** Excerpted data follows **
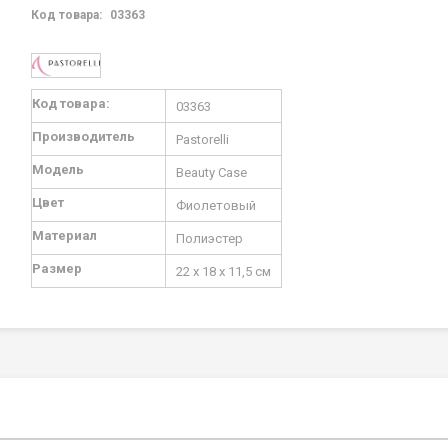
Код товара:
03363
Подробная
Код товара:
03363
информация
Производитель
Pastorelli
Модель
Beauty Case
Цвет
Фиолетовый
Материал
Полиэстер
Размер
22 х 18 х 11,5 см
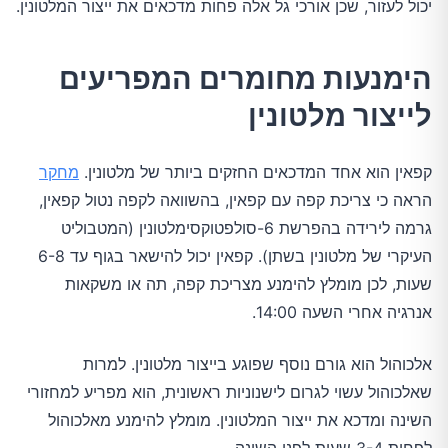
יכול לעזור, שכן אורכי גל אלה פחות מדכאים את ייצור המלטונין.
הימנעות מחומרים המפריעים
לייצור מלטונין
קפאין הוא אחד המדכאים החזקים ביותר של מלטונין.
מחקר
הראה כי צריכת קפה עם קפאין, בהשוואה לקפה נטול קפאין,
גרמה לירידה בהפרשת 6-סולפטוקסימלטונין (המטבוליט
העיקרי של מלטונין בשתן). קפאין יכול להישאר בגוף עד 6-8
שעות, לכן מומלץ להימנע מצריכת קפה, תה או משקאות
אנרגיה אחרי השעה 14:00.
אלכוהול הוא גורם נוסף שפוגע בייצור מלטונין. למרות
שאלכוהול עשוי לגרום לישנוניות ראשונית, הוא מפריע למחזורי
השינה ומדכא את ייצור המלטונין. מומלץ להימנע מאלכוהול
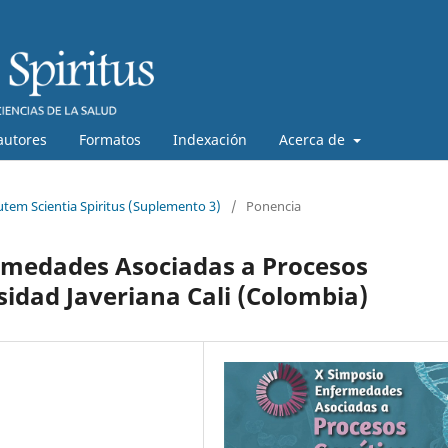
autores
Formatos
Indexación
Acerca de
lutem Scientia Spiritus (Suplemento 3)
/
Ponencia
rmedades Asociadas a Procesos
sidad Javeriana Cali (Colombia)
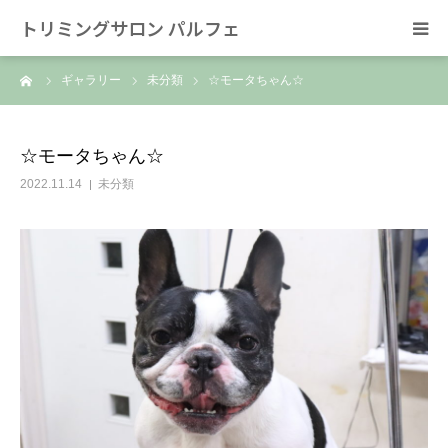
トリミングサロン パルフェ
ーム
ギャラリー
未分類
☆モータちゃん☆
HOME
トリミング
☆モータちゃん☆
2022.11.14
未分類
ホテル
スタッフ
SNS/リンク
** End of Excerpted data **
What you will do - Say, as a number only, how many lines of the data contain "להימנע".

Answer box - 2